⟨

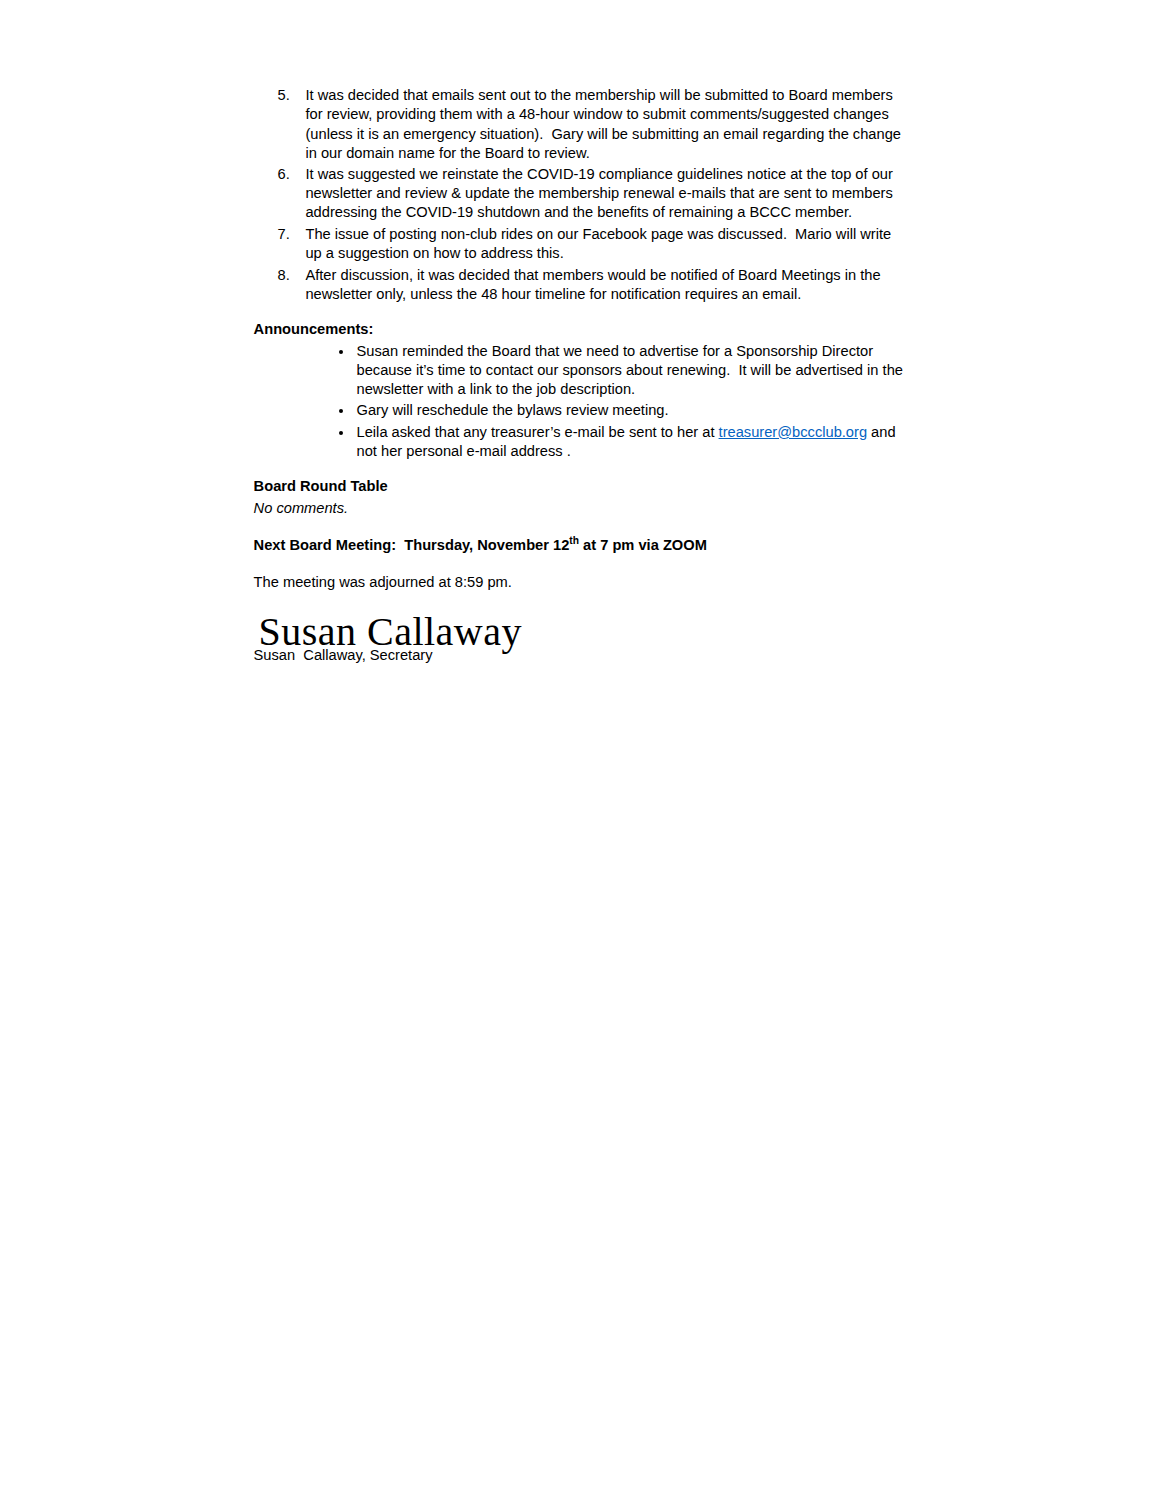It was decided that emails sent out to the membership will be submitted to Board members for review, providing them with a 48-hour window to submit comments/suggested changes (unless it is an emergency situation). Gary will be submitting an email regarding the change in our domain name for the Board to review.
It was suggested we reinstate the COVID-19 compliance guidelines notice at the top of our newsletter and review & update the membership renewal e-mails that are sent to members addressing the COVID-19 shutdown and the benefits of remaining a BCCC member.
The issue of posting non-club rides on our Facebook page was discussed. Mario will write up a suggestion on how to address this.
After discussion, it was decided that members would be notified of Board Meetings in the newsletter only, unless the 48 hour timeline for notification requires an email.
Announcements:
Susan reminded the Board that we need to advertise for a Sponsorship Director because it’s time to contact our sponsors about renewing. It will be advertised in the newsletter with a link to the job description.
Gary will reschedule the bylaws review meeting.
Leila asked that any treasurer’s e-mail be sent to her at treasurer@bccclub.org and not her personal e-mail address .
Board Round Table
No comments.
Next Board Meeting: Thursday, November 12th at 7 pm via ZOOM
The meeting was adjourned at 8:59 pm.
Susan Callaway
Susan Callaway, Secretary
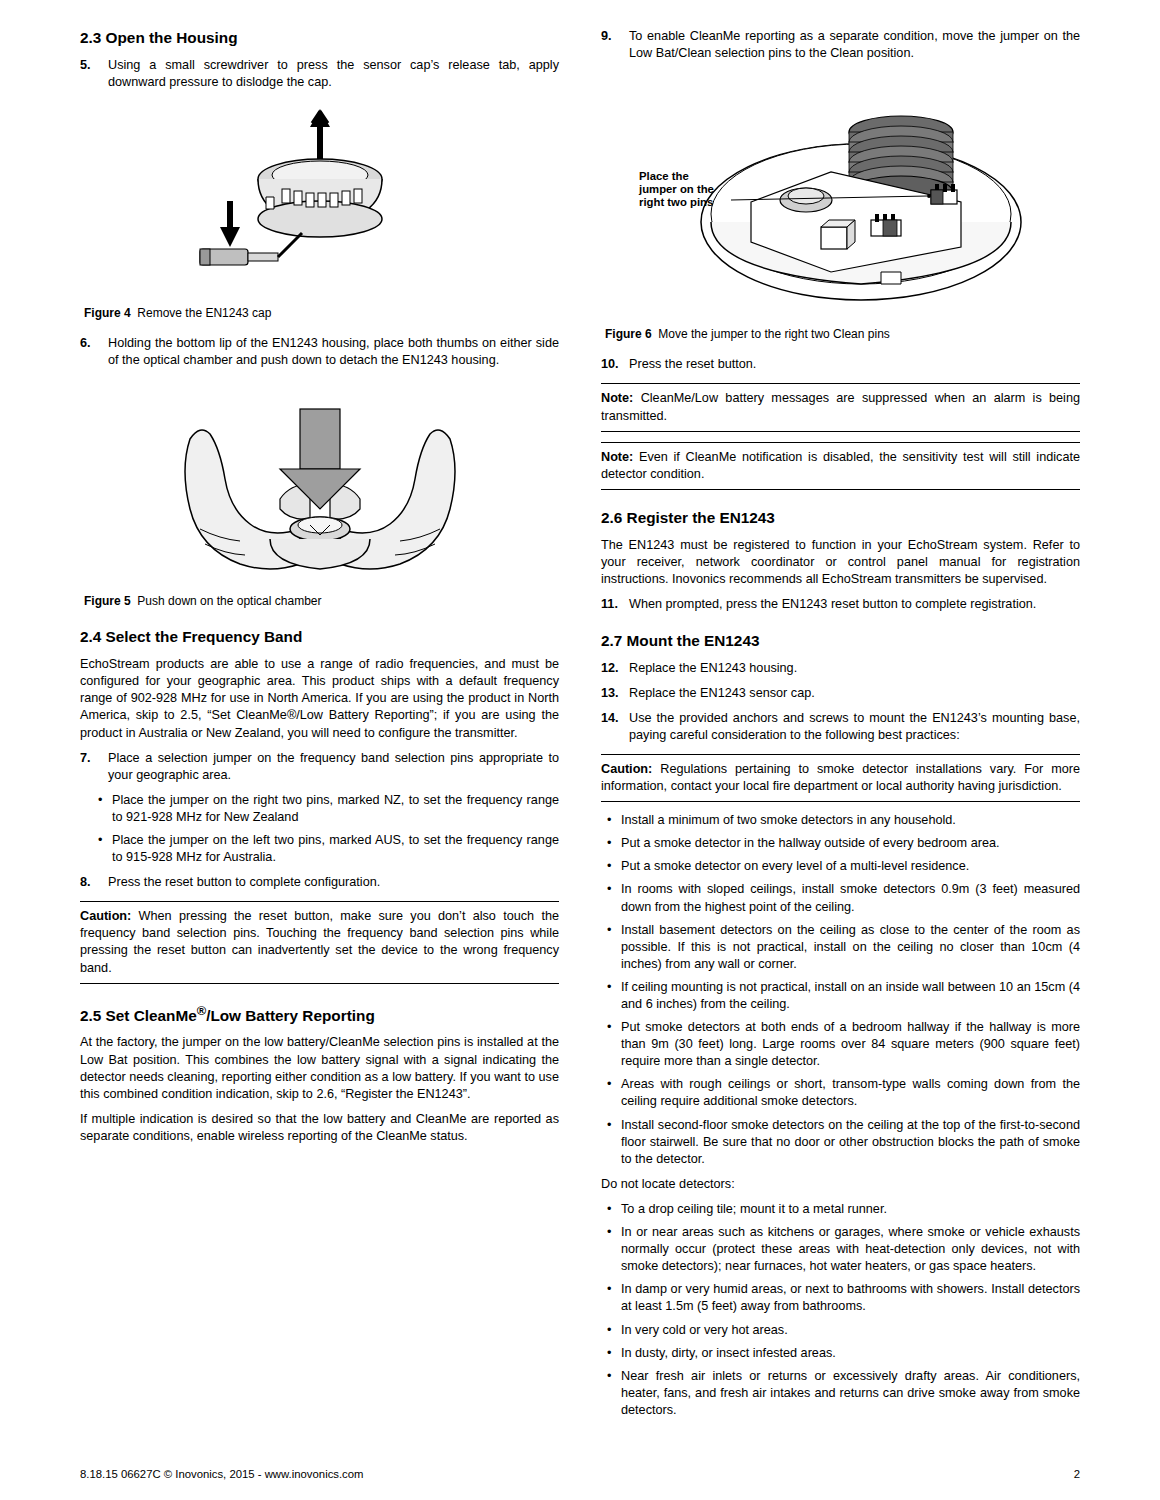2.3 Open the Housing
5.
Using a small screwdriver to press the sensor cap’s release tab, apply downward pressure to dislodge the cap.
Figure 4 Remove the EN1243 cap
6.
Holding the bottom lip of the EN1243 housing, place both thumbs on either side of the optical chamber and push down to detach the EN1243 housing.
Figure 5 Push down on the optical chamber
2.4 Select the Frequency Band
EchoStream products are able to use a range of radio frequencies, and must be configured for your geographic area. This product ships with a default frequency range of 902-928 MHz for use in North America. If you are using the product in North America, skip to 2.5, “Set CleanMe®/Low Battery Reporting”; if you are using the product in Australia or New Zealand, you will need to configure the transmitter.
7.
Place a selection jumper on the frequency band selection pins appropriate to your geographic area.
Place the jumper on the right two pins, marked NZ, to set the frequency range to 921-928 MHz for New Zealand
Place the jumper on the left two pins, marked AUS, to set the frequency range to 915-928 MHz for Australia.
8.
Press the reset button to complete configuration.
Caution: When pressing the reset button, make sure you don’t also touch the frequency band selection pins. Touching the frequency band selection pins while pressing the reset button can inadvertently set the device to the wrong frequency band.
2.5 Set CleanMe®/Low Battery Reporting
At the factory, the jumper on the low battery/CleanMe selection pins is installed at the Low Bat position. This combines the low battery signal with a signal indicating the detector needs cleaning, reporting either condition as a low battery. If you want to use this combined condition indication, skip to 2.6, “Register the EN1243”.
If multiple indication is desired so that the low battery and CleanMe are reported as separate conditions, enable wireless reporting of the CleanMe status.
9.
To enable CleanMe reporting as a separate condition, move the jumper on the Low Bat/Clean selection pins to the Clean position.
Place the jumper on the right two pins
Figure 6 Move the jumper to the right two Clean pins
10.
Press the reset button.
Note: CleanMe/Low battery messages are suppressed when an alarm is being transmitted.
Note: Even if CleanMe notification is disabled, the sensitivity test will still indicate detector condition.
2.6 Register the EN1243
The EN1243 must be registered to function in your EchoStream system. Refer to your receiver, network coordinator or control panel manual for registration instructions. Inovonics recommends all EchoStream transmitters be supervised.
11.
When prompted, press the EN1243 reset button to complete registration.
2.7 Mount the EN1243
12.
Replace the EN1243 housing.
13.
Replace the EN1243 sensor cap.
14.
Use the provided anchors and screws to mount the EN1243’s mounting base, paying careful consideration to the following best practices:
Caution: Regulations pertaining to smoke detector installations vary. For more information, contact your local fire department or local authority having jurisdiction.
Install a minimum of two smoke detectors in any household.
Put a smoke detector in the hallway outside of every bedroom area.
Put a smoke detector on every level of a multi-level residence.
In rooms with sloped ceilings, install smoke detectors 0.9m (3 feet) measured down from the highest point of the ceiling.
Install basement detectors on the ceiling as close to the center of the room as possible. If this is not practical, install on the ceiling no closer than 10cm (4 inches) from any wall or corner.
If ceiling mounting is not practical, install on an inside wall between 10 an 15cm (4 and 6 inches) from the ceiling.
Put smoke detectors at both ends of a bedroom hallway if the hallway is more than 9m (30 feet) long. Large rooms over 84 square meters (900 square feet) require more than a single detector.
Areas with rough ceilings or short, transom-type walls coming down from the ceiling require additional smoke detectors.
Install second-floor smoke detectors on the ceiling at the top of the first-to-second floor stairwell. Be sure that no door or other obstruction blocks the path of smoke to the detector.
Do not locate detectors:
To a drop ceiling tile; mount it to a metal runner.
In or near areas such as kitchens or garages, where smoke or vehicle exhausts normally occur (protect these areas with heat-detection only devices, not with smoke detectors); near furnaces, hot water heaters, or gas space heaters.
In damp or very humid areas, or next to bathrooms with showers. Install detectors at least 1.5m (5 feet) away from bathrooms.
In very cold or very hot areas.
In dusty, dirty, or insect infested areas.
Near fresh air inlets or returns or excessively drafty areas. Air conditioners, heater, fans, and fresh air intakes and returns can drive smoke away from smoke detectors.
8.18.15 06627C © Inovonics, 2015 - www.inovonics.com
2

⟩

**Exercise requirements:**
Your answer should be one number: how many lines of the listing include the word "contact".

**Solution to the problem:**
2